December 15, 2021 4:02:46 pm
Days after Rajasthan Chief Minister Ashok Gehlot effected a Cabinet rejig, his ministry’s first reshuffle, in the wake of resolution of his long-running differences with arch party rival Sachin Pilot, decks are cleared now for political appointments to many posts in a slew of state corporations, boards, commissions and other bodies – which have been lying vacant for years – in the coming days.
Following the persistent intervention of the Congress central leadership, Gehlot finally undertook his ministry reshuffle, accommodating several ministers from the Pilot camp among the 15 new ministers who were sworn in.
Former Deputy CM and state party president, Pilot had rebelled against the Gehlot dispensation along with 18 MLAs in July last year. The Congress leadership had managed to defuse that crisis and get Pilot and his loyalists on board while promising them accommodation in the government, party and other power structures.
The Gehlot-led Congress government had come to power in December 2018, but even after three years, a large number of posts in many boards, corporations, commissions and even state statutory bodies – such as the Women Commission, Minorities Commission and SC Commission – have remained vacant so far.
In October last year, during a visit to Rajasthan, a team of the National Commission of Women (NCW) members had slammed the Gehlot government for not constituting the state Women Commission. They even charged that it was “shameful for democracy” that despite the NCW’s directions the Rajsthan Women Commission functioned without any members or even a chairperson.
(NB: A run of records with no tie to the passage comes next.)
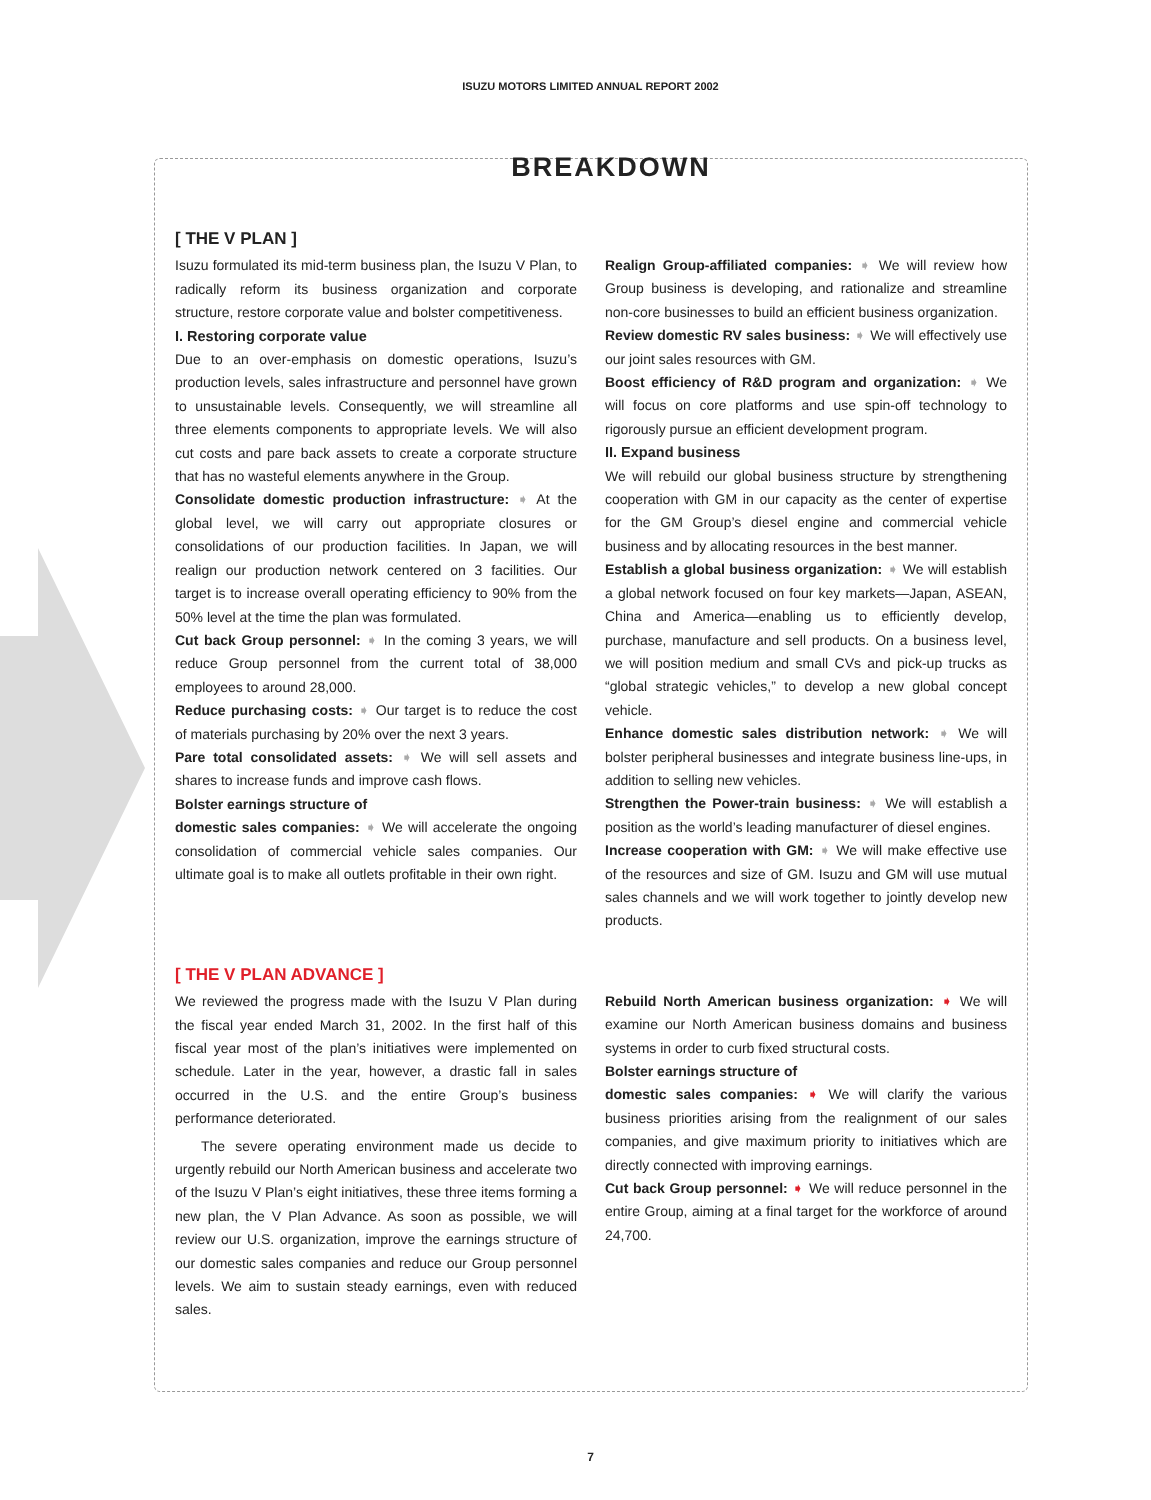ISUZU MOTORS LIMITED ANNUAL REPORT 2002
BREAKDOWN
[ THE V PLAN ]
Isuzu formulated its mid-term business plan, the Isuzu V Plan, to radically reform its business organization and corporate structure, restore corporate value and bolster competitiveness.
I. Restoring corporate value
Due to an over-emphasis on domestic operations, Isuzu’s production levels, sales infrastructure and personnel have grown to unsustainable levels. Consequently, we will streamline all three elements components to appropriate levels. We will also cut costs and pare back assets to create a corporate structure that has no wasteful elements anywhere in the Group.
Consolidate domestic production infrastructure: ➧ At the global level, we will carry out appropriate closures or consolidations of our production facilities. In Japan, we will realign our production network centered on 3 facilities. Our target is to increase overall operating efficiency to 90% from the 50% level at the time the plan was formulated.
Cut back Group personnel: ➧ In the coming 3 years, we will reduce Group personnel from the current total of 38,000 employees to around 28,000.
Reduce purchasing costs: ➧ Our target is to reduce the cost of materials purchasing by 20% over the next 3 years.
Pare total consolidated assets: ➧ We will sell assets and shares to increase funds and improve cash flows.
Bolster earnings structure of
domestic sales companies: ➧ We will accelerate the ongoing consolidation of commercial vehicle sales companies. Our ultimate goal is to make all outlets profitable in their own right.
Realign Group-affiliated companies: ➧ We will review how Group business is developing, and rationalize and streamline non-core businesses to build an efficient business organization.
Review domestic RV sales business: ➧ We will effectively use our joint sales resources with GM.
Boost efficiency of R&D program and organization: ➧ We will focus on core platforms and use spin-off technology to rigorously pursue an efficient development program.
II. Expand business
We will rebuild our global business structure by strengthening cooperation with GM in our capacity as the center of expertise for the GM Group’s diesel engine and commercial vehicle business and by allocating resources in the best manner.
Establish a global business organization: ➧ We will establish a global network focused on four key markets—Japan, ASEAN, China and America—enabling us to efficiently develop, purchase, manufacture and sell products. On a business level, we will position medium and small CVs and pick-up trucks as “global strategic vehicles,” to develop a new global concept vehicle.
Enhance domestic sales distribution network: ➧ We will bolster peripheral businesses and integrate business line-ups, in addition to selling new vehicles.
Strengthen the Power-train business: ➧ We will establish a position as the world’s leading manufacturer of diesel engines.
Increase cooperation with GM: ➧ We will make effective use of the resources and size of GM. Isuzu and GM will use mutual sales channels and we will work together to jointly develop new products.
[ THE V PLAN ADVANCE ]
We reviewed the progress made with the Isuzu V Plan during the fiscal year ended March 31, 2002. In the first half of this fiscal year most of the plan’s initiatives were implemented on schedule. Later in the year, however, a drastic fall in sales occurred in the U.S. and the entire Group’s business performance deteriorated.
The severe operating environment made us decide to urgently rebuild our North American business and accelerate two of the Isuzu V Plan’s eight initiatives, these three items forming a new plan, the V Plan Advance. As soon as possible, we will review our U.S. organization, improve the earnings structure of our domestic sales companies and reduce our Group personnel levels. We aim to sustain steady earnings, even with reduced sales.
Rebuild North American business organization: ➧ We will examine our North American business domains and business systems in order to curb fixed structural costs.
Bolster earnings structure of
domestic sales companies: ➧ We will clarify the various business priorities arising from the realignment of our sales companies, and give maximum priority to initiatives which are directly connected with improving earnings.
Cut back Group personnel: ➧ We will reduce personnel in the entire Group, aiming at a final target for the workforce of around 24,700.
7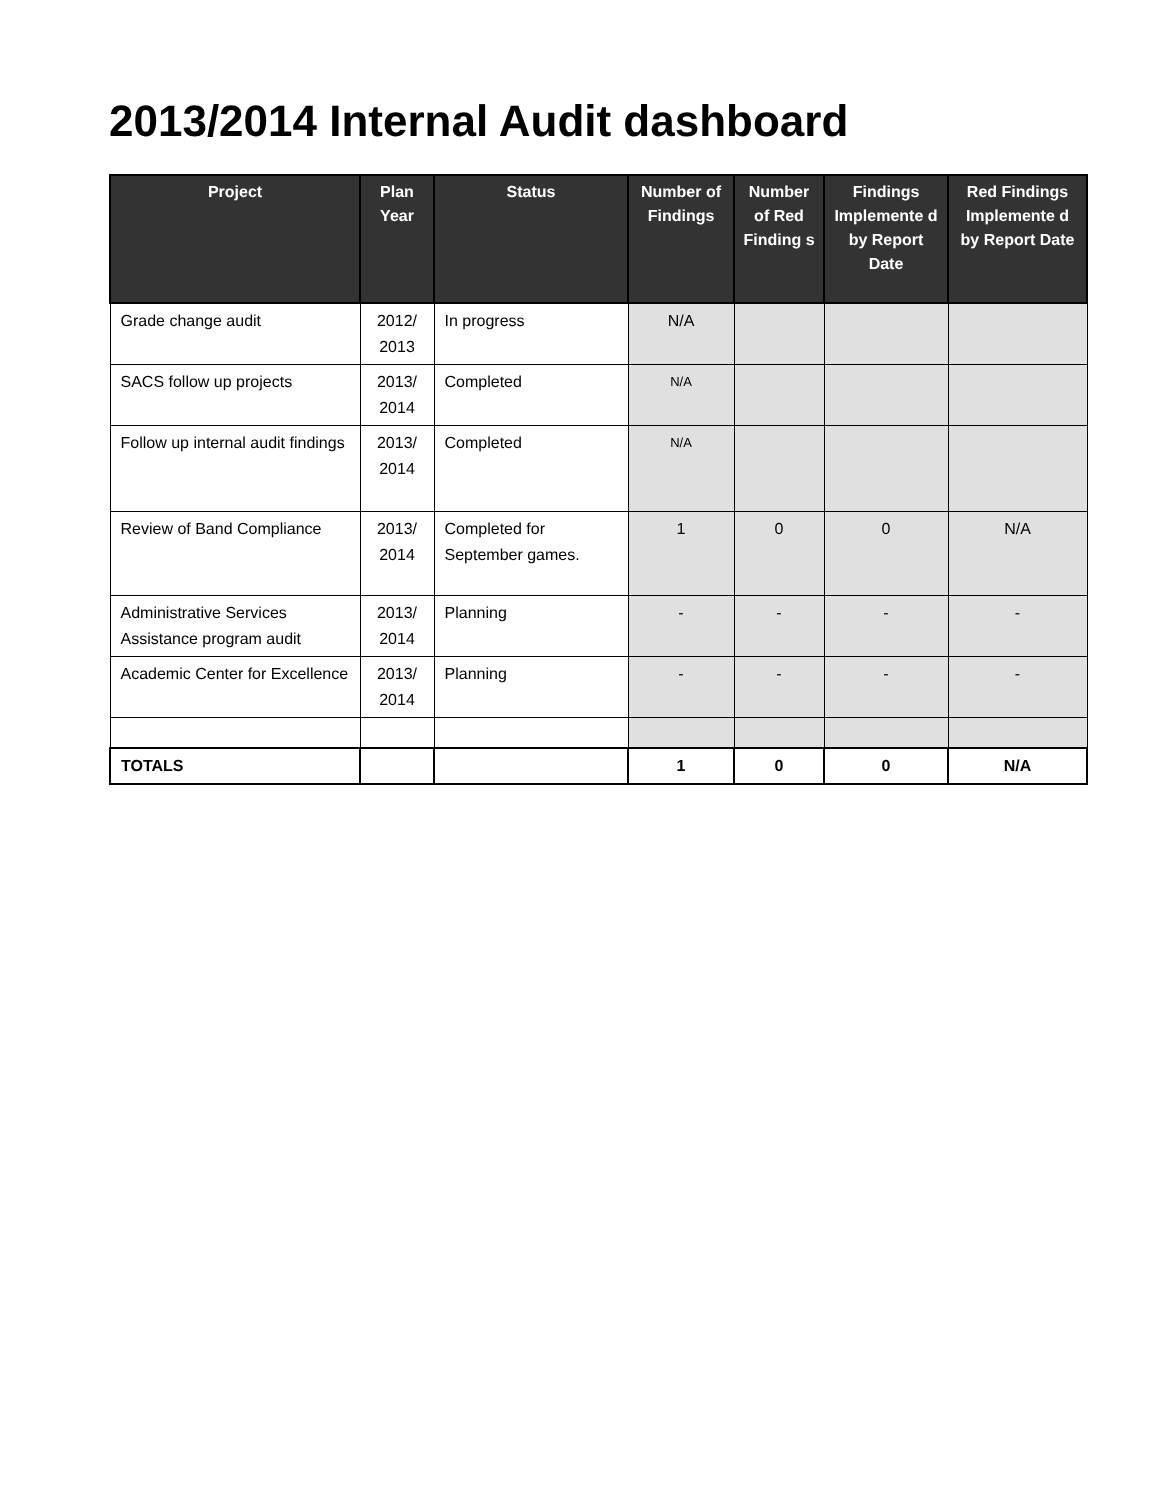2013/2014 Internal Audit dashboard
| Project | Plan Year | Status | Number of Findings | Number of Red Finding s | Findings Implemente d by Report Date | Red Findings Implemente d by Report Date |
| --- | --- | --- | --- | --- | --- | --- |
| Grade change audit | 2012/ 2013 | In progress | N/A | | | |
| SACS follow up projects | 2013/ 2014 | Completed | N/A | | | |
| Follow up internal audit findings | 2013/ 2014 | Completed | N/A | | | |
| Review of Band Compliance | 2013/ 2014 | Completed for September games. | 1 | 0 | 0 | N/A |
| Administrative Services Assistance program audit | 2013/ 2014 | Planning | - | - | - | - |
| Academic Center for Excellence | 2013/ 2014 | Planning | - | - | - | - |
| TOTALS | | | 1 | 0 | 0 | N/A |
A year later, the state Women Commission still continues to function without its head or members, with bureaucrats running it as administrators. Its last chairperson was appointed by the previous BJP government, whose tenure expired in October 2018 and since then the body does not have any member or chairperson.
After the Cabinet reshuffle last month, which was clearly undertaken to sink the intra-party differences with an eye on the 2023 Assembly elections, the Congress dispensation has now turned its attention to another contentious issue haunting it since the beginning: the issue of political appointments in various state bodies.
Congress leaders say that a state of long-standing impasse existed over these political appointments mainly because the Gehlot and Pilot factions have not been been able to work out a consensus on the names of candidates for various posts. But, they say, the two factions have now broadly agreed over the selection of nominees, whose list while having most candidates from the Gehlot camp will also see a significant representation from the Pilot group. This would mirror the model adopted for the ministry rejig. This is the reason why Congress leaders now maintain that the process of appointments to different bodies will be expedited.
“At present, there are more than 20 commissions and boards in which political appointments are to be made. Through appointments to the posts of chairpersons and members in such bodies, political parties hope to accommodate those leaders and workers who couldn’t become MLA or minister,” said a senior Congress leader on condition of anonymity.
“The main contenders for these posts are people who contested Assembly elections on party tickets and lost, and other workers from the organisation who for long have been working without a post. But in the past three years, no consensus could be made about the names in most of these bodies as people from both the factions kept vetoing the candidates suggested by the other camp. Now, with state elections just two years away, the appointments can’t be delayed anymore,” the leader added.
The tussle between Gehlot and Pilot also ensured that the district Congress committees in the state remained vacant or without presidents for more than a year ever since they were dissolved during the political crisis last year. The appointments were recently made for the post of president in 13 district Congress committees, even as over 20 district committees continue to operate without their head.
A senior party leader close to Pilot cited a case, saying last year Manju Sharma, the wife of former AAP leader Kumar Vishwas, was appointed to a much-coveted post in the Rajasthan Public Service Commission (RPSC). That appointment, made by the Congress government, had raised eyebrows in party circles. Vishwas had contested the 2014 Lok Sabha elections in UP’s Amethi constituency against top Congress leader Rahul Gandhi and had lost.
“People who have nothing to do with helping the Congress to come to power have been rewarded with plum political posts along with bureaucrats. This doesn’t send a positive message to the party workers,” said the leader.
The Gehlot government had also appointed former chief secretary DB Gupta as Chief Information Commissioner, while former DGP Bhupendra Singh Yadav was appointed as RPSC chairman.
Pilot and his loyalist MLAs have made several statements in public, demanding that the Congress workers who worked hard for the party before the 2018 Assembly elections be made stakeholders in the party-led state government.
Some of the bodies where political posts remain vacant till date include the Rajasthan State Tourism Development Corporation (RTDC), Seed Corporation, Public Grievance Redressal Committee, and Disabilities Commission. These also include ENDthe post of chairman in development authorities and various posts in art and language academies.
“The list for political appointments in various boards and commissions is almost ready and can be declared at any time. The appointments will help in ensuring better representation from various regions of the state in governance and also to reward party workers who have been working for long in the party organisation,” said state Congress spokesperson Swarnim Chaturvedi.